456. Príncipe de las Tinieblas

    Como reza el título de la entrada, así era conocido y considerado. No era el más duro, ni el más rápido, ni el más pesado. Solo el que estaba más loco. Antes de que se fuera, pude disfrutarlo en 2018, y ya intuí que no habría una próxima vez. Que el Innombrable lo acoja en su gélido seno.




20/7/25

455. Por las bitácoras muertas

    Hoy volví a entrar en tu espacio. Hoy era un día tan propicio como cualquier otro para comprobar si lo habías actualizado. Pero me encontré, más como un presentimiento que una sorpresa, que ahora solo pueden acceder a él los lectores invitados. Es decir: nadie.

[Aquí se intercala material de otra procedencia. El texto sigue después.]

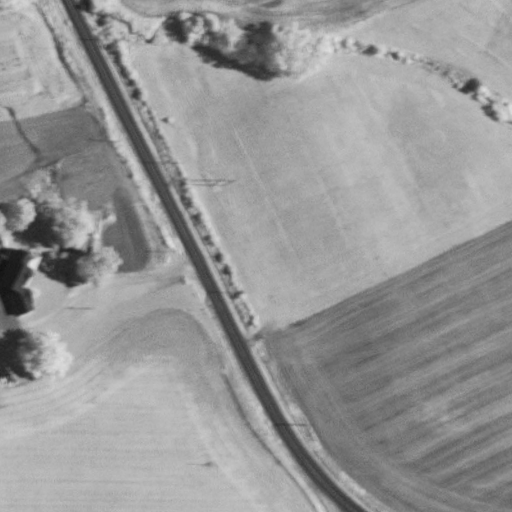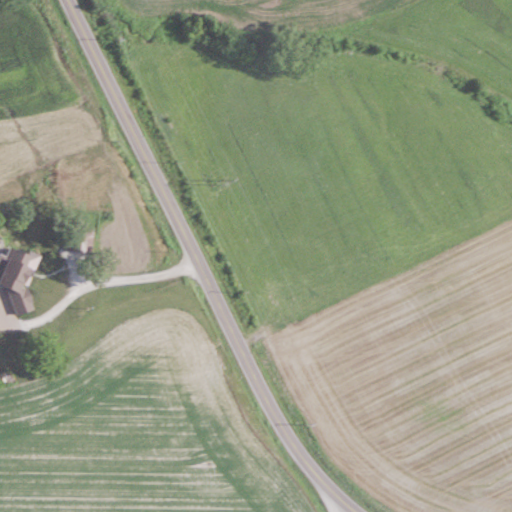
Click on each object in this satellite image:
building: (77, 240)
building: (6, 251)
road: (197, 265)
road: (106, 283)
road: (335, 504)
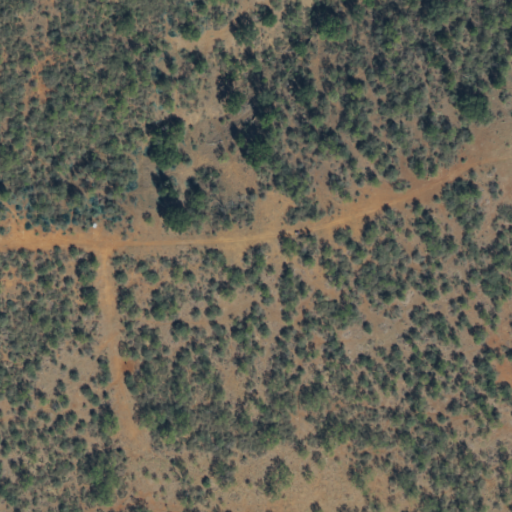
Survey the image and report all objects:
road: (258, 230)
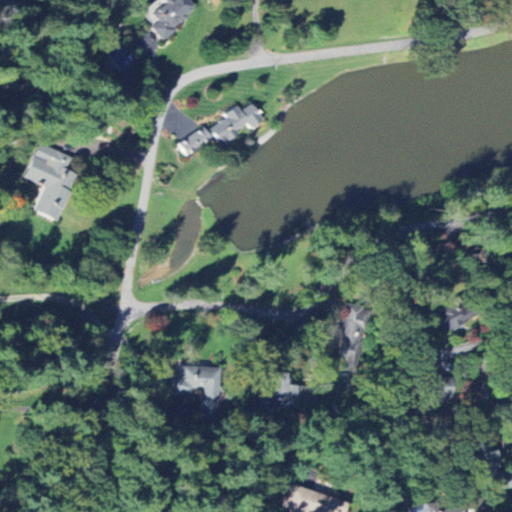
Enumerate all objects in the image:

    Habías dado un paso más claro y definitivo para alejarte de este medio. Sucede un día u otro, claro. Pasan los años y todos dejamos de ser (unos menos que otros) aquellos alegres tarados de los primeros cinco o seis años.

    Supongo que, por experiencia, durante el camino se te cerraron puertas, desaparecieron seres queridos y se rompieron tus más intensas relaciones. Y te has alimentado de alegría, sí, y también de ingentes cantidades de mierda, vomitada luego en forma de literatura y música.

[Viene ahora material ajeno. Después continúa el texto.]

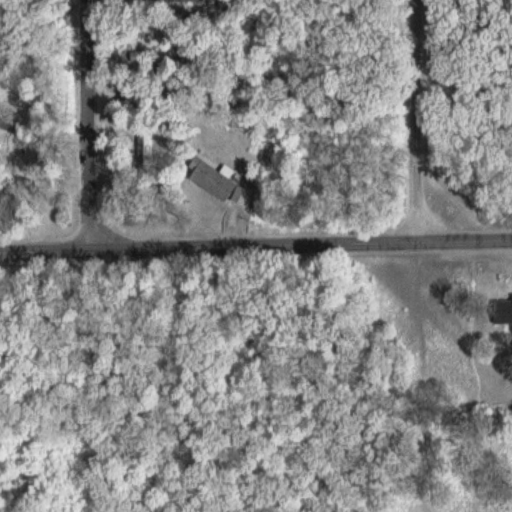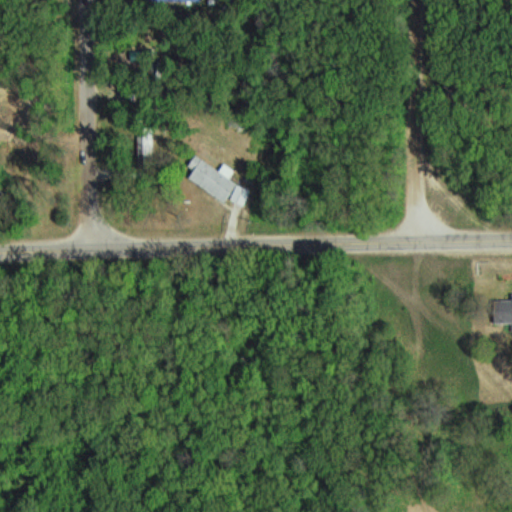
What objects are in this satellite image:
road: (420, 121)
road: (91, 126)
building: (148, 149)
building: (221, 181)
road: (467, 242)
road: (211, 248)
building: (504, 311)
park: (427, 447)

    Lo entiendo: era irreversible el cambio; era inevitable el fin, pues cuando morimos, dejamos el mundo lleno de gafas, calzoncillos, tangas, DNIs, pulseras, fotos amarillentas, relojes que ya no marcan la hora, recetas médicas… Meros objetos convertidos en callejones sin salida.

    En vida, sin embargo, incumplimos juramentos y promesas; perseguimos tentaciones que nunca alcanzaremos y traicionamos deseos e intenciones. Y todo eso que tan bien nos define acaba en nada. Como esa bitácora que se cierra o se elimina, y pasa a engrosar una solitaria red llena de enlaces que dirigen a ninguna parte.



16/7/25

454. En el vestuario

    Pese a la ventilación diaria, el vestuario de la empresa en la que vendo mi tiempo huele mal durante todo el año. En verano, el tufo se intensifica hasta cotas inhumanas. La ropa no es la causante, porque disponemos siempre de limpia, y la sucia nos la lava con frecuencia una empresa externa desde que en el BOE se reconoció que las partículas de gasóleo son cancerígenas. De modo que no tenemos más que dejarla en unos cestos espaciosos ubicados en el interior de un contenedor de carga, que a su vez está fuera del vestuario.

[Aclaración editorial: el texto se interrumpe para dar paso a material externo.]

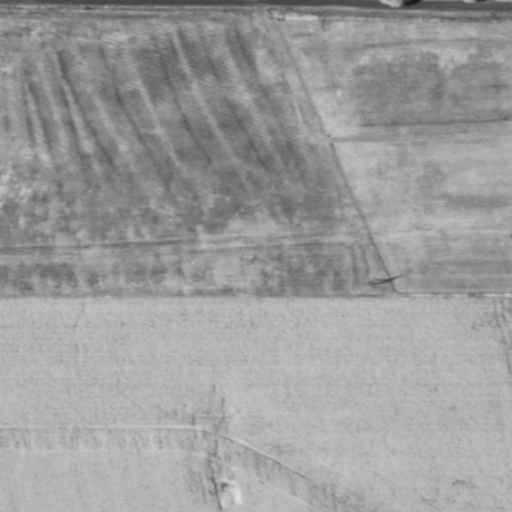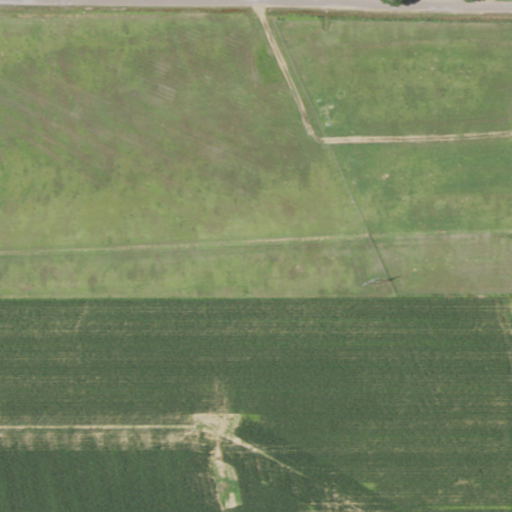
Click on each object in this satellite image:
road: (426, 1)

    Lo que no se lavan son las botas de seguridad. Hay quienes las empapan en la ducha con el fin de reducir la pestilencia que desprenden, pero el efecto conseguido es mínimo y efímero. Con todo, las botas se quedan dentro de la taquilla o fuera de esta, pero en el vestuario. Por supuesto, las cambiamos cuando se han deteriorado por el uso. Pero como eso tampoco pasa por igual y a la vez, día tras día, semana tras semana, mes tras mes y año tras año, tenemos aleteando por todo el vestuario al incansable ángel vengador de los pinreles muertos.

    El tiempo de exposición varía en función del rato que tardes en secarte y vestirte, así como de la distancia a cubrir entre tu taquilla y la puerta de entrada/salida. En mi caso, tengo que cruzar casi todo el vestuario, así que lo hago a paso ligero y en tan solo diez u once segundos. No parece mucho tiempo si descontextualizamos el dato, pero el suficiente para sentirme como si hubiera transitado por la gruta más hedionda de Mordor.




13/7/25

453. Olvidos mortales

    No pasa un verano sin que tengamos que estremecernos de horror ante la noticia de que un niño o bebé ha muerto cocido en el interior del coche de sus padres o abuelos. Por lo leído estos últimos días, ocurre muchas más veces de lo que yo creía. Lo llaman síndrome del niño olvidado. Un síndrome que, una vez se ha manifestado, acaba en muerte lenta para el infante y en depresión de por vida, o suicidio, para el adulto olvidadizo e irresponsable.

    El móvil no se les olvida, no. E ir a trabajar tampoco. Es del todo desconcertante.